Foxconn, the world’s largest contract manufacturer of electronic devices, proposed a 20-million-square-foot manufacturing campus in Wisconsin that would have been the largest investment in U.S. history for a new location by a foreign-based company.
It was supposed to build cutting-edge flat-panel display screens for TVs and other devices and instantly establish Wisconsin as a destination for tech firms.
But industry executives, including some at Foxconn, were highly skeptical of the plan from the start, pointing out that none of the crucial suppliers needed for flat-panel display production were located anywhere near Wisconsin.
The plan faced local opposition too, with critics denouncing a taxpayer giveaway to a foreign company and provisions of the deal that granted extensive water rights and allowed for the acquisition and demolition of houses through eminent domain.

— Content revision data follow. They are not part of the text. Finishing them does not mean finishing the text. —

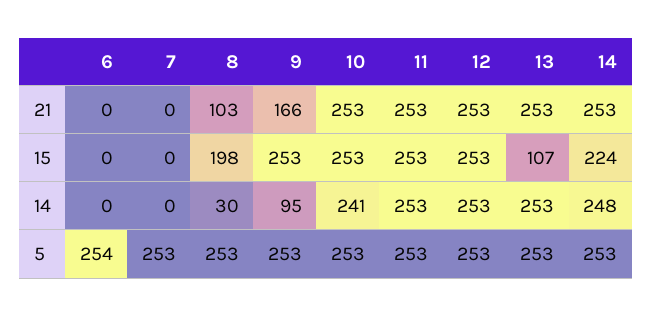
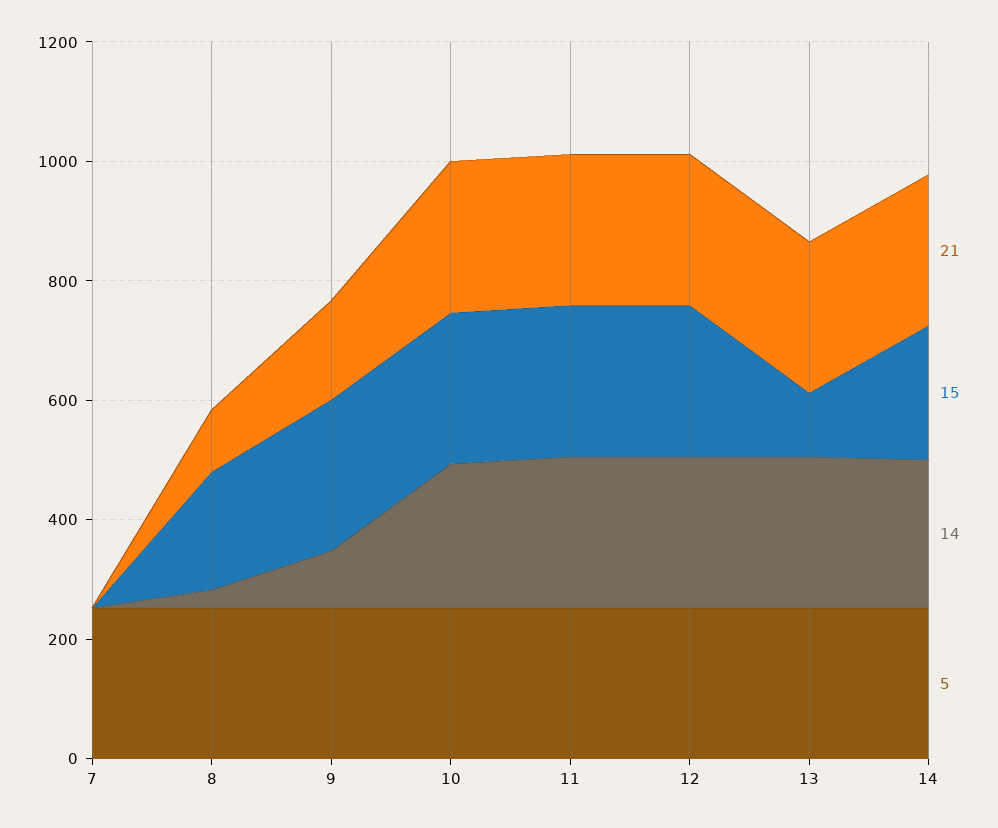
21, 6: 0 -> none
15, 6: 0 -> none
14, 6: 0 -> none
5, 6: 254 -> none

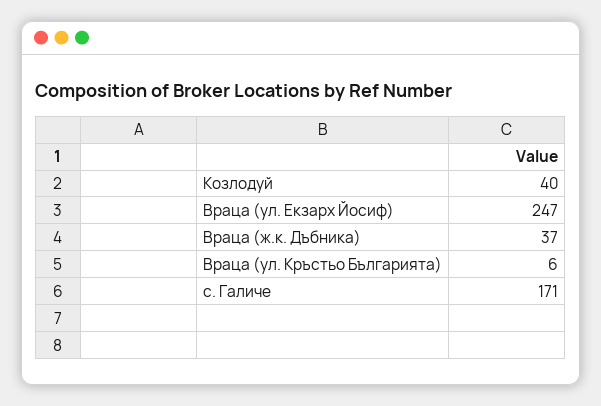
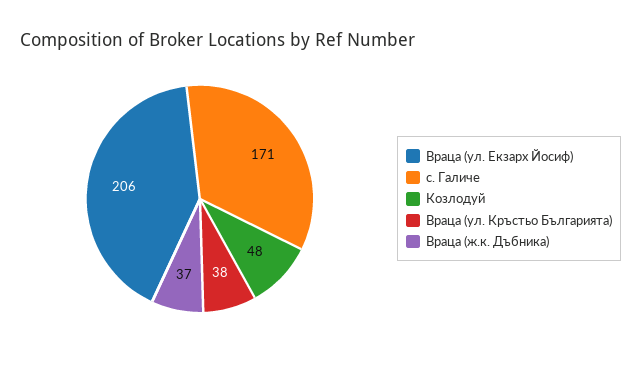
Козлодуй: 40 -> 48
Враца (ул. Екзарх Йосиф): 247 -> 206
Враца (ул. Кръстьо Българията): 6 -> 38

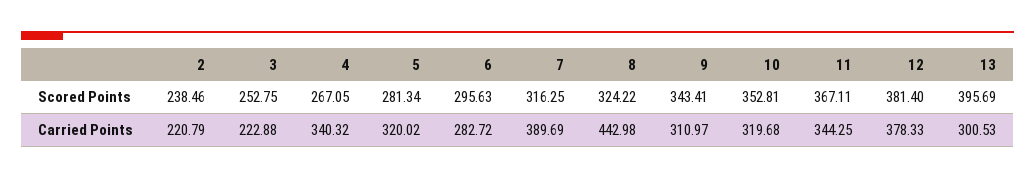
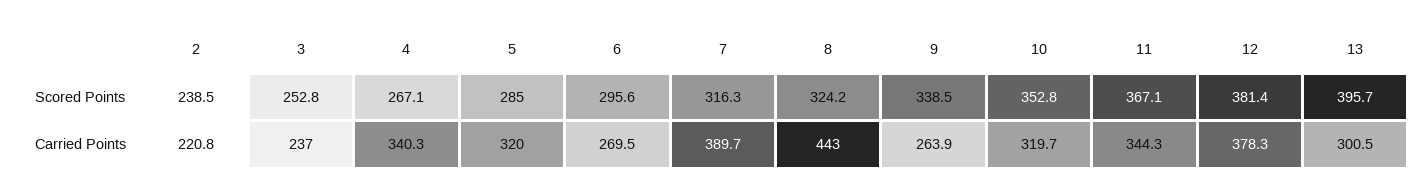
5, Scored Points: 281.34 -> 285
9, Scored Points: 343.41 -> 338.5
3, Carried Points: 222.88 -> 237
6, Carried Points: 282.72 -> 269.5
9, Carried Points: 310.97 -> 263.9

As of 2019, the village where the plant is located had paid just over $152 million for 132 properties to make way for Foxconn, plus $7.9 million in relocation costs, according to village records obtained by Wisconsin Public Radio and analyzed by Wisconsin Watch.
Foxconn, formally called Hon Hai Precision Industry Co Ltd, said the new agreement gives it “flexibility to pursue business opportunities in response to changing global market conditions.” The company said “original projections used during negotiations in 2017 have at this time changed due to unanticipated market fluctuations.”
After abandoning its plans for advanced displays, Foxconn later said it would build smaller, earlier-generation displays in Wisconsin, but that plan never came to fruition either.
Prior to Tuesday’s announcement, Foxconn Chairman Liu Young-way told reporters in Taipei that the company currently makes servers, communications technology products and medical devices in Wisconsin, adding that electric vehicles (EVs) have a “promising future” there. He did not elaborate.
Liu had previously said the infrastructure was there in Wisconsin to make EVs because of its proximity to the traditional heartland of U.S. automaking, but the company could also could decide on Mexico.
Hon Hai shares fell as much as 1.6% on Wednesday morning, underperforming the broader Taiwan market which was down 0.7%.
So the Foxconn failure will at most produce 10% of the promised jobs, and still end up costing the state billions in tax incentives.